As will the staff and interested parents at the 12 schools, and counting, which form part of Mike Dwan’s education empire.

RISE OF THE ACADEMIES

2002 Tony Blair establishes the first “city academies” to drive up standards by replacing failing schools in struggling education authorities. The government eventually drops the word “city” to allow for academies in struggling rural areas.

2006 Des Smith, an adviser to the academy programme, resigns after it is revealed he had promised that wealthy individuals who agreed to make donations to the programme might be rewarded with knighthoods and even peerages.

2010 Michael Gove, the new education secretary, says he hopes academies that are autonomous from local authorities become “the norm” and urges all schools in the country to apply for academy status, including, for the first time, primaries.

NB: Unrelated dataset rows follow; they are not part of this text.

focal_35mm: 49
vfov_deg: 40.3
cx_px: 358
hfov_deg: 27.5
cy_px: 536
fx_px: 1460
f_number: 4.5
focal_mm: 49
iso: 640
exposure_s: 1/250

2012 Jo Shuter, head of Quintin Kynaston Community Academy, and a government favourite, is found to have misused public money. Questionable spending included £6,957 on Shuter’s 50th birthday party, which was held at the school.

2014 Headteacher salaries soar. Sir Greg Martin, executive head at the Durand Academies Trust – which runs a primary school in Brixton and is planning a boarding secondary school in the Sussex countryside – is found to earn £229,000 as a head and a further £160,000 from a company set up to run the school’s sports and fitness centre.

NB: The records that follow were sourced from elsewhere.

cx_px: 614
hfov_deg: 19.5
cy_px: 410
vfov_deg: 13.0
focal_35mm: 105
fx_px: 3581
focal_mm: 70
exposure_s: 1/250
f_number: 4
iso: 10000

2015 The chief inspector of schools, Michael Wilshaw, raises concerns about the governance practices in some academy chains and seeks powers to inspect their administration. His request is rejected.

2015 Ed Miliband criticises the lack of accountability of academies, claiming that Whitehall can’t provide the necessary oversight.

2016 The education secretary, Nicky Morgan, announces a U-turn on forcing all schools to become academies after a cross-party outcry. However, the government still aspires for all schools to convert.